== Input material ==

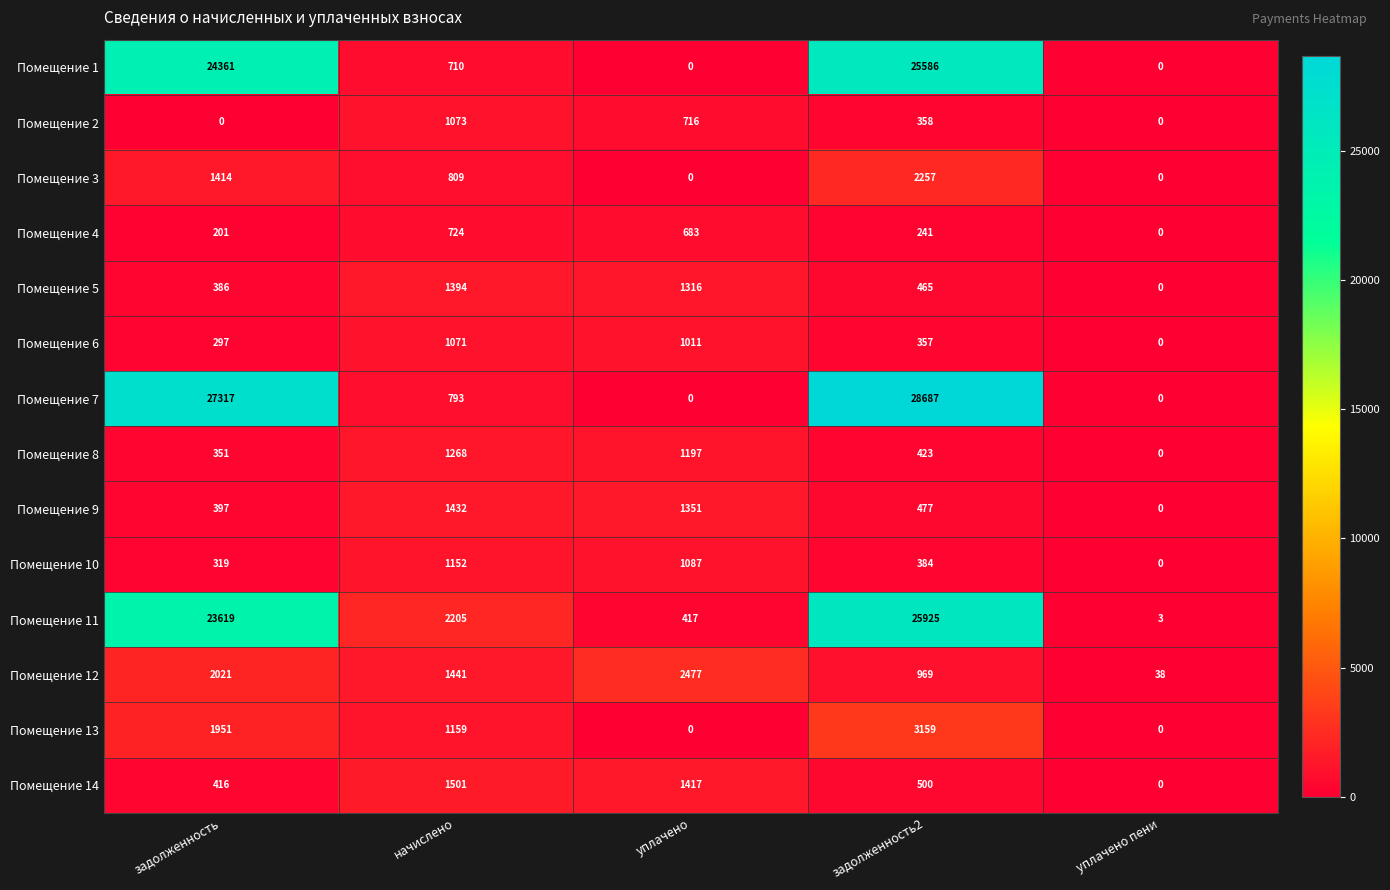

Rank the series at задолженность2 from highest to lowest value.

Помещение 7, Помещение 11, Помещение 1, Помещение 13, Помещение 3, Помещение 12, Помещение 14, Помещение 9, Помещение 5, Помещение 8, Помещение 10, Помещение 2, Помещение 6, Помещение 4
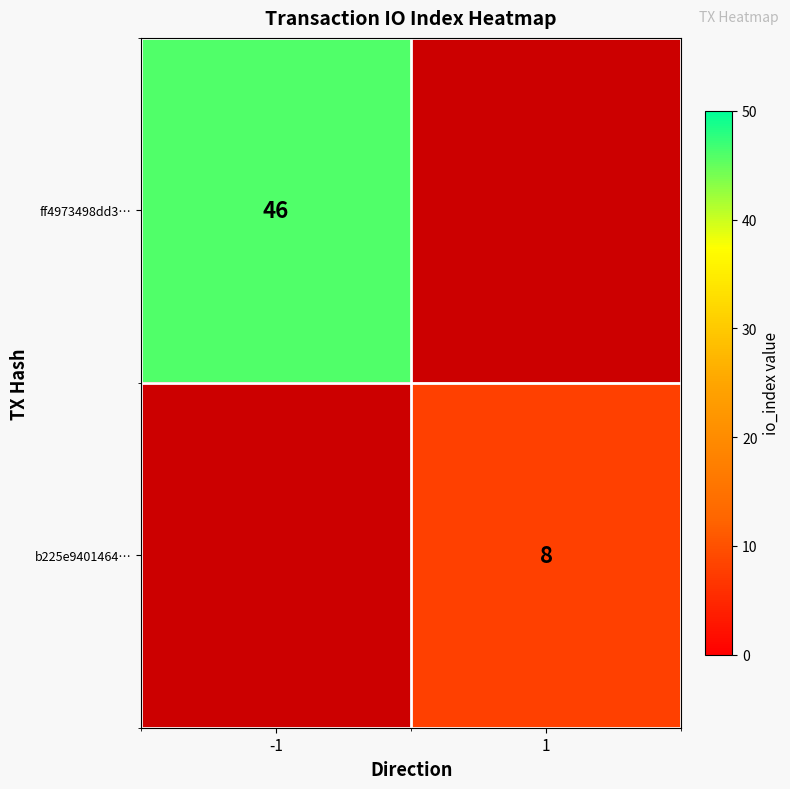

Is it true that ff4973498dd3… equals 29 at -1?

False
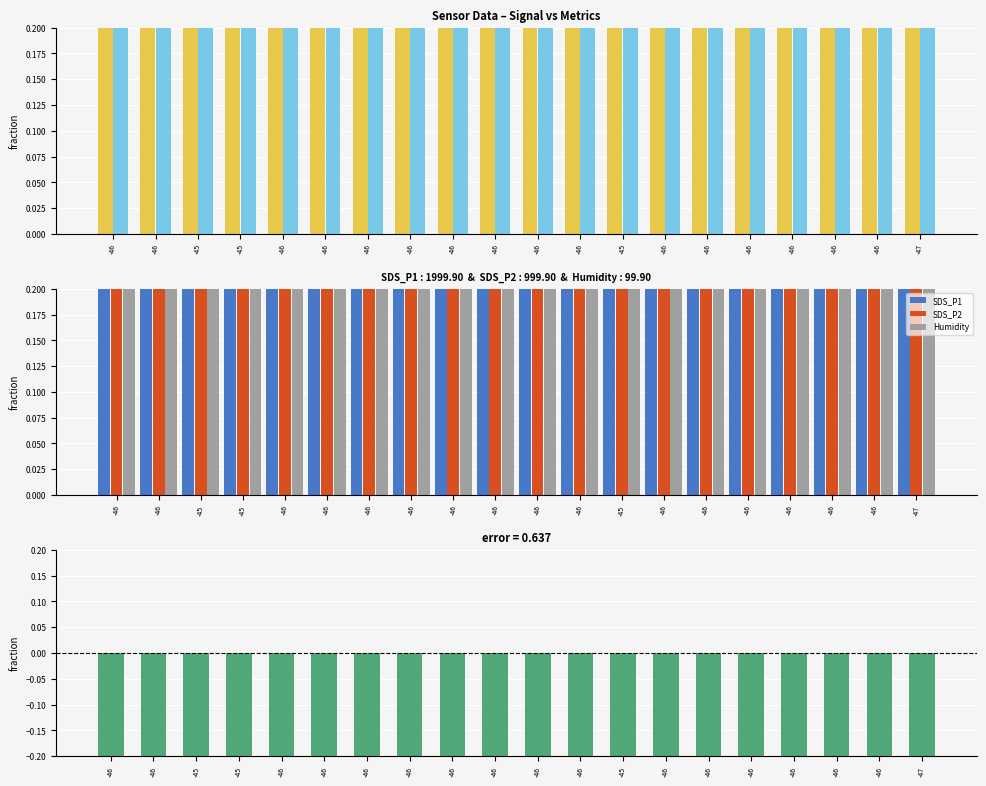

Does the chart contain stacked bars?

No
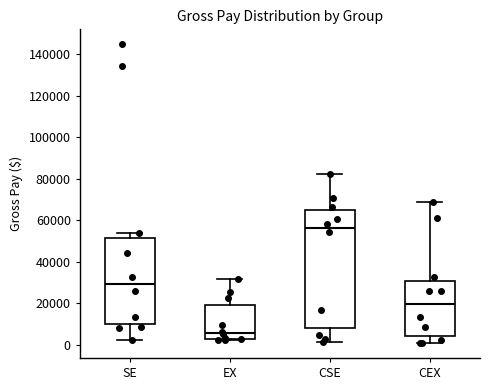

Where does the median line of the box for EX sit on the y-axis? The values are not printed on the chart, so give them approximately, as read against the axis.

6000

===

● **Exercise instructions**
Rewrite all the items above, changing every "chart" to "plot" and leaving everything else unchanged. Omit the pictures.

● **Task solution**
Rank the series at задолженность2 from highest to lowest value.

Помещение 7, Помещение 11, Помещение 1, Помещение 13, Помещение 3, Помещение 12, Помещение 14, Помещение 9, Помещение 5, Помещение 8, Помещение 10, Помещение 2, Помещение 6, Помещение 4

Is it true that ff4973498dd3… equals 29 at -1?

False

Does the plot contain stacked bars?

No

Where does the median line of the box for EX sit on the y-axis? The values are not printed on the plot, so give them approximately, as read against the axis.

6000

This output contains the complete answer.